The benefit of creating automated data assets is the ability to lower acquisition cost and reduce waste by focusing on look-alike audiences of your existing best customers. This can have a significant effect on your return on ad spend (ROAS), especially if it is backed up by robust CLV analysis. Additional benefits include faster response times, better adaptability and improved data security.
Add Intelligence to Bought Media
Adding intelligence to your bought media allows you to push your performance and take things beyond the inevitable thresholds that companies run into. Intelligence refers to developing your own algorithms and models to drive your marketing decisions.
This could involve predicting customer lifetime value (CLV) based on Google Analytics data, segmenting the customers into audiences based on the predicted value and then extending those audiences with lookalike modelling. Algorithms may, for instance, be rules in Google Ads to increase your bid on users with a high predicted value and lower your bid on the users with lower predicted value. This is something which is now becoming customary, as was evident in multiple case studies presented at the recent Google Transform conference.

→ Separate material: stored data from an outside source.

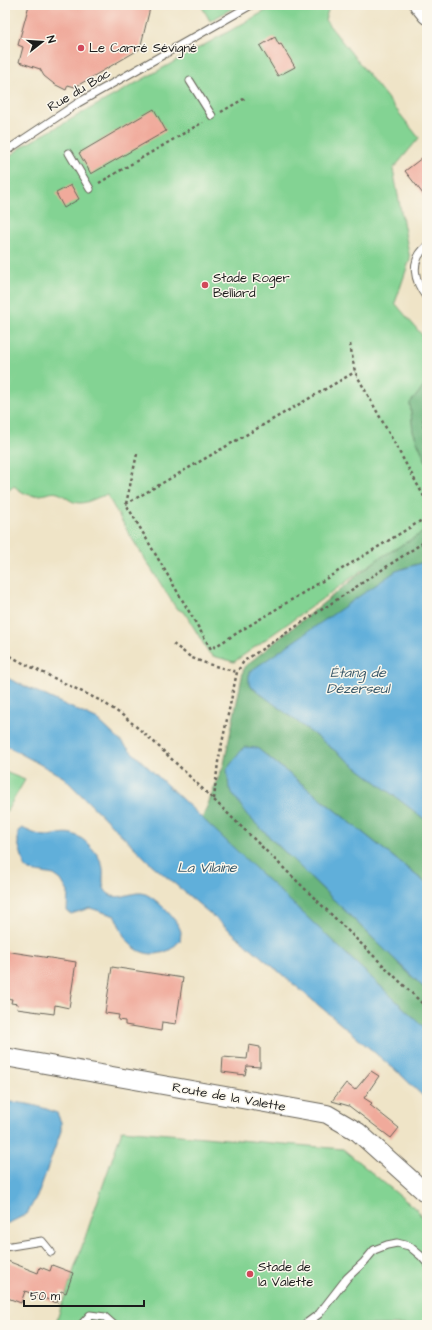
<svg xmlns="http://www.w3.org/2000/svg" width="432" height="1330" font-family="'Architects Daughter',sans-serif">
	<style>
		.green { fill: #83d393; stroke: #507858 }
		.forest { fill: #6ab57d; stroke: #43684c }
		.water { fill: #60afda; stroke: #3e667b }
		.building { fill: #f0aa9b }
		.lines { fill: none; stroke-linecap: round; stroke-linejoin: round }
		.service-casing { stroke: #666258; stroke-width: 9 }
		.tertiary-casing { stroke: #666258; stroke-width: 20 }
		.path { stroke: #666258; stroke-width: 2.5; stroke-dasharray: 3 3; stroke-linecap: butt }
		.service { stroke: #fff; stroke-width: 7 }
		.tertiary { stroke: #fff; stroke-width: 18 }
		.poi-dot { fill: #d1495b; stroke: #fbf7ec; stroke-width: 1.5 }
		.labels { text-anchor: middle; dominant-baseline: central; stroke-width: 3; stroke-linejoin: round; paint-order: stroke }
		.poi-label { font-size: 13px; fill: #1c1c1c; stroke: #fbf7ec; text-anchor: start }
		.street-label { font-size: 13px; fill: #1c1c1c; stroke: #fbf7ec }
		.water-label { font-size: 14px; font-style: italic; fill: #375768; stroke: #fbf7ec }
	</style>
	<rect width="100%" height="100%" fill="#fbf7ec"/>
	<filter id="ink" filterUnits="userSpaceOnUse"><feTurbulence type="fractalNoise" baseFrequency=".025" numOctaves="2"/><feDisplacementMap in="SourceGraphic" scale="8" xChannelSelector="R" yChannelSelector="G"/><feConvolveMatrix kernelMatrix="1 2 1 2 8 2 1 2 1" color-interpolation-filters="sRGB"/></filter>
	<filter id="wash" filterUnits="userSpaceOnUse"><feTurbulence type="fractalNoise" baseFrequency=".012" numOctaves="4" result="noise"/><feDisplacementMap in="SourceGraphic" scale="16" xChannelSelector="R" yChannelSelector="G"/><feGaussianBlur stdDeviation="0.9" result="paint"/><feColorMatrix in="noise" values="0 0 0 0 0 0 0 0 0 0 0 0 0 0 0 0 0 1.4 0 .05"/><feComposite in="paint" operator="in"/></filter>
	<g filter="url(#wash)">
		<rect width="100%" height="100%" fill="#efe4c7"/>
		<g class="green">
			<polygon points="201,5 238,5 210,21"/>
			<path d="M276,5H327L329,7L325,20L419,138L393,169L410,259L395,303L427,341V383L410,403L413,431L427,464V530L378,559L234,662L213,656L209,653L185,613L176,608L131,537L107,495C98,496 89,503 80,503C70,503 66,496 58,493C51,491 45,495 39,495C29,497 21,492 14,486L5,493V159L25,145Z"/>
			<polygon points="5,772 25,780 5,814"/>
			<polygon points="122,1130 343,1149 417,1210 427,1224 427,1325 55,1325"/>
		</g>
		<g class="forest">
			<polygon points="427,383 427,464 413,431 410,403"/>
			<polygon points="427,530 427,561 396,571 250,685 427,821 427,884 257,748 247,815 427,991 427,1030 202,819 224,764 244,667 378,559"/>
		</g>
		<g class="water">
			<polygon points="427,561 427,821 249,685 249,672 396,571"/>
			<polygon points="5,677 98,720 427,1030 427,1100 400,1074 150,863 63,777 5,745"/>
			<polygon points="244,747 257,748 427,884 427,991 247,815 229,788 227,769"/>
			<path d="M22,828C31,832 39,836 48,836C58,835 65,831 75,835C86,839 102,857 103,869C104,877 100,888 109,894C118,901 131,892 141,893C152,893 179,921 181,932C181,934 180,938 180,941C177,943 174,947 171,949C152,960 132,952 123,934C120,928 118,922 115,916L90,908L71,914L67,911L68,892L61,880L54,875L31,871L25,867L18,843V831Z"/>
			<path d="M5,1102C24,1102 40,1106 57,1113L61,1122V1131L39,1192L27,1214L9,1223H5Z"/>
		</g>
		<g id="blocks">
			<g class="building">
				<polygon points="29,5 139,5 150,8 140,49 75,87 68,85 66,90 54,84 44,76 40,69 19,62 23,47 18,45"/>
				<polygon points="275,37 279,45 281,44 295,67 278,76 260,46"/>
				<polygon points="154,109 166,131 91,174 79,153"/>
				<polygon points="427,154 427,199 405,171"/>
				<polygon points="71,185 79,199 64,208 56,193"/>
				<polygon points="5,951 76,962 69,1008 55,1005 54,1014 17,1009 18,1004 11,1003 12,999 5,998"/>
				<polygon points="112,967 183,978 176,1024 162,1022 161,1031 125,1025 125,1021 118,1020 119,1015 105,1013"/>
				<polygon points="249,1045 260,1047 260,1067 247,1066 245,1075 222,1072 223,1057 247,1059"/>
				<polygon points="371,1071 379,1076 364,1098 372,1103 370,1105 399,1128 391,1138 349,1106 332,1101 346,1083 355,1090"/>
				<polygon points="5,1260 38,1273 40,1267 50,1271 52,1265 73,1273 66,1293 61,1291 57,1303 25,1291 21,1303 5,1297"/>
			</g>
		</g>
	</g>
	<g filter="url(#ink)">
		<use href="#blocks" fill-opacity="0" stroke="#666258" stroke-width="1"/>
		<g class="lines">
			<defs>
				<g id="service">
					<polyline points="190,81 212,116"/>
					<polyline points="5,150 9,149 78,103 251,5"/>
					<polyline points="69,153 90,189"/>
					<path d="M427,246C409,261 414,281 427,298"/>
					<polyline points="5,1247 42,1241 51,1252"/>
					<polyline points="81,1325 90,1315 105,1317 114,1325"/>
					<polyline points="304,1325 319,1314 347,1278 364,1262 374,1250 387,1245 397,1243 409,1246 421,1256 427,1263"/>
				</g>
				<g id="tertiary">
					<polyline points="419,5 427,15"/>
					<polyline points="5,1057 327,1114 358,1132 427,1194"/>
				</g>
			</defs>
			<use href="#service" class="service-casing"/>
			<use href="#tertiary" class="tertiary-casing"/>
			<g class="path">
				<polyline points="366,5 369,8"/>
				<polyline points="5,22 9,5"/>
				<polyline points="221,112 247,97"/>
				<polyline points="99,183 203,122"/>
				<polyline points="350,344 355,372 427,502"/>
				<path d="M427,407C423,417 422,428 427,438"/>
				<polyline points="137,454 126,504 211,649 427,517"/>
				<polyline points="126,504 355,372"/>
				<polyline points="173,644 192,658 208,664 237,672"/>
				<polyline points="5,653 21,662 103,702 125,717 154,742 214,800 427,1008"/>
				<polyline points="214,799 218,762 237,672 244,661 427,540"/>
			</g>
			<use href="#service" class="service"/>
			<use href="#tertiary" class="tertiary"/>
		</g>
	</g>
	<g class="poi-dot">
		<circle cx="81" cy="48" r="4"/>
		<circle cx="205" cy="285" r="4"/>
		<circle cx="250" cy="1274" r="4"/>
	</g>
	<g class="labels">
		<g class="poi-label">
			<text x="89" y="48">Le Carré Sévigné</text>
			<text x="213" y="278">Stade Roger<tspan x="213" dy="15">Belliard</tspan></text>
			<text x="258" y="1267">Stade de<tspan x="258" dy="15">la Valette</tspan></text>
		</g>
		<g class="street-label">
			<text transform="translate(79 90) rotate(-31)">Rue du Bac</text>
			<text transform="translate(229 1097) rotate(10)">Route de la Valette</text>
		</g>
		<g class="water-label">
			<text x="358" y="673">Étang de<tspan x="358" dy="16">Dézerseul</tspan></text>
			<text x="207" y="868">La Vilaine</text>
		</g>
	</g>
	<rect width="432" height="1330" fill="none" stroke="#fbf7ec" stroke-width="20"/>
	<g transform="translate(42 42) rotate(73)" stroke="#fbf7ec" stroke-width="3" paint-order="stroke">
	<path d="M0-3L7 15L0 10L-7 15Z" fill="#1c1c1c"/>
	<text y="-6" font-size="11" font-weight="bold" text-anchor="middle" fill="#1c1c1c">N</text>
	</g>
	<path d="M24 1300v6h120v-6" fill="none" stroke="#1c1c1c" stroke-width="2"/>
	<text x="30" y="1300" font-size="12" fill="#1c1c1c" stroke="#fbf7ec" stroke-width="3" paint-order="stroke">50 m</text>
</svg>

Google Cloud service BigQuery facilitates extracting row-level user data from Google Analytics, which is highly useful in these kinds of use-cases. The web analytics data can be leveraged across various customer models and fed into multiple algorithms. With the algorithms and models in place, it becomes relatively straightforward to have the results feedback into Google Analytics and Google Ads, completing the loop.
Introducing data-driven modes and implementing algorithmic media buying is not only possible in Google Ads, even if it is one of the principal digital channels. The same tools and processes can be leveraged across platforms such as Facebook, Ad form, Adobe etc. The purpose of adding intelligence to your media buying is to allow you to achieve more with less, which is platform-independent.
Wrapping Up
Now is the right moment to prepare your media buying for the new normal. A first step is to talk to your agency partners to verify that they fully utilise the buying platforms’ machine learning functionality. Subsequently, start looking into adding extra fuel to your performance machine by piping it with first-party data. Finally, work to add intelligence to your media buying process by including your own algorithms and models.
The steps can be done independently but they build on and benefit from each other. The virtual circle is that the more data you can introduce, the more you will have scope to refine the algorithms, which in turn will create even more and better data for you to work with.